▶ Problem statement: Repeat the listing exactly. The images do not belong in the copy.

▶ Given data:
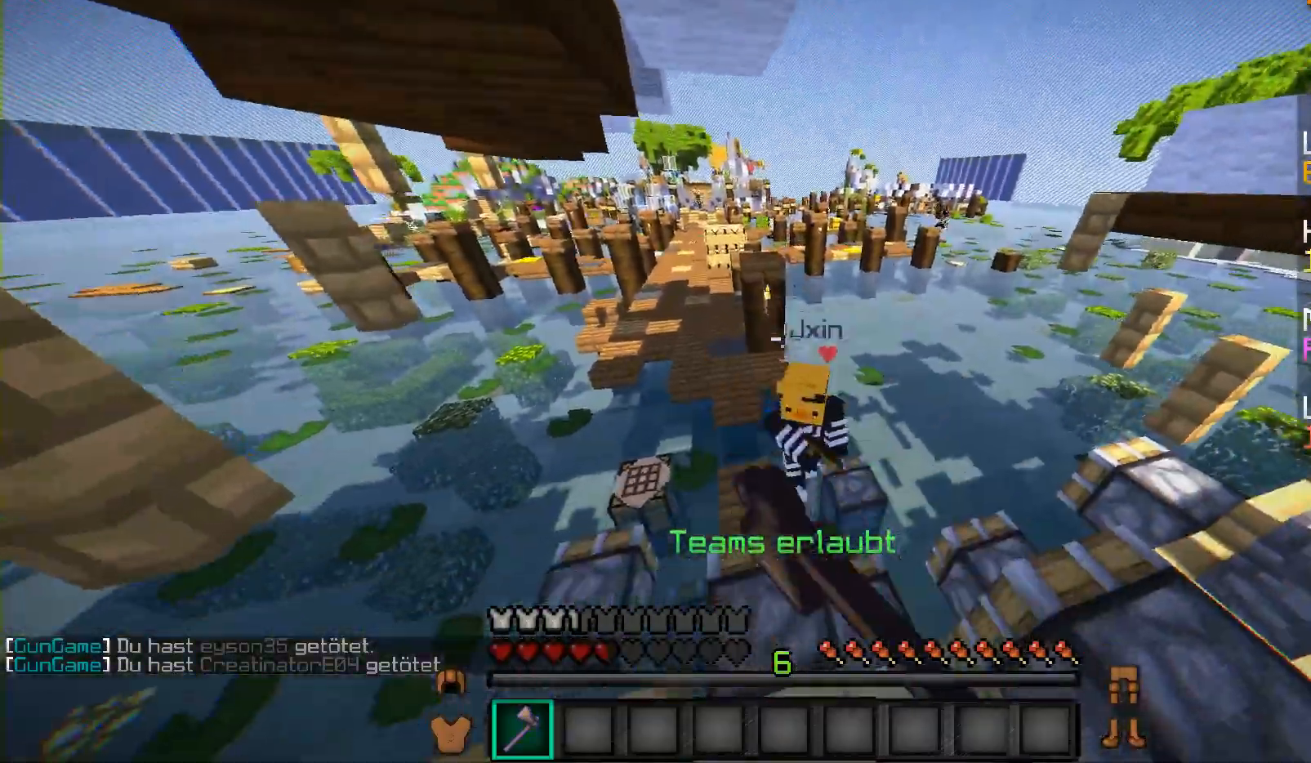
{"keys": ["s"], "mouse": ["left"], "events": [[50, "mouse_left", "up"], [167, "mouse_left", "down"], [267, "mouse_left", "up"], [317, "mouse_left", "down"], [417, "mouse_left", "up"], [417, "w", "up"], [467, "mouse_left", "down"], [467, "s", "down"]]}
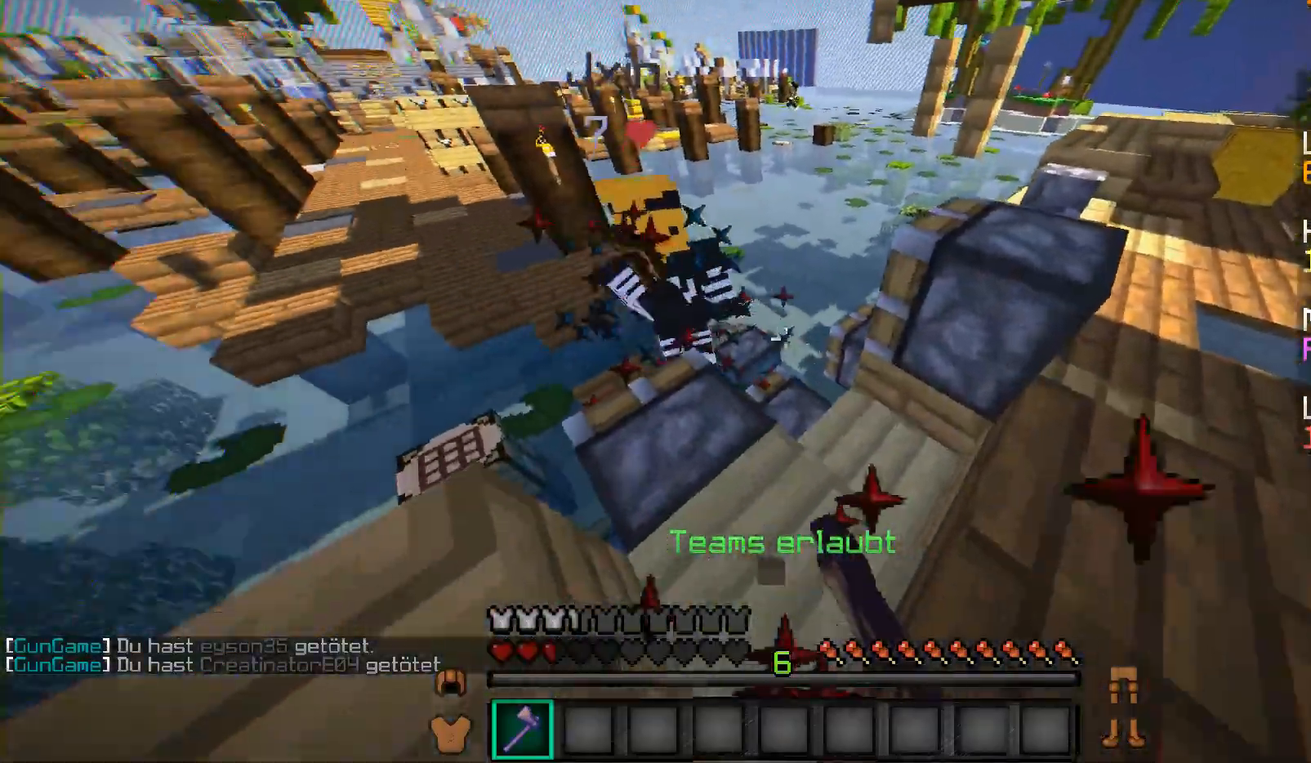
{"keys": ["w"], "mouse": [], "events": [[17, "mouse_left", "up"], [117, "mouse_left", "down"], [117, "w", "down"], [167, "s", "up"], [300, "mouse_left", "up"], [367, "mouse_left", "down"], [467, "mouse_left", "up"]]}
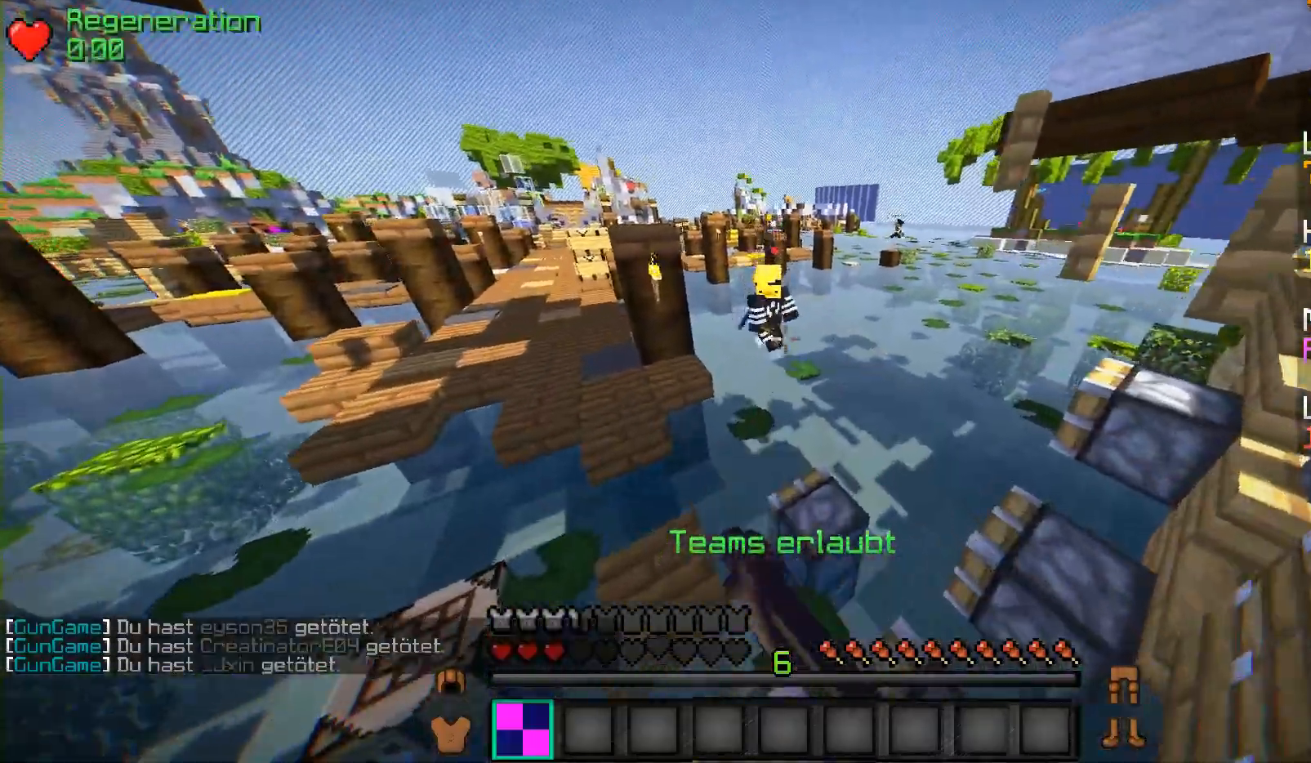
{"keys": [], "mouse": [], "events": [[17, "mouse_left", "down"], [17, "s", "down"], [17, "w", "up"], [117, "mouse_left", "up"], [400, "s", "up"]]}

▶ Problem solution:
{"keys": ["s"], "mouse": ["left"], "events": [[50, "mouse_left", "up"], [167, "mouse_left", "down"], [267, "mouse_left", "up"], [317, "mouse_left", "down"], [417, "mouse_left", "up"], [417, "w", "up"], [467, "mouse_left", "down"], [467, "s", "down"]]}
{"keys": ["w"], "mouse": [], "events": [[17, "mouse_left", "up"], [117, "mouse_left", "down"], [117, "w", "down"], [167, "s", "up"], [300, "mouse_left", "up"], [367, "mouse_left", "down"], [467, "mouse_left", "up"]]}
{"keys": [], "mouse": [], "events": [[17, "mouse_left", "down"], [17, "s", "down"], [17, "w", "up"], [117, "mouse_left", "up"], [400, "s", "up"]]}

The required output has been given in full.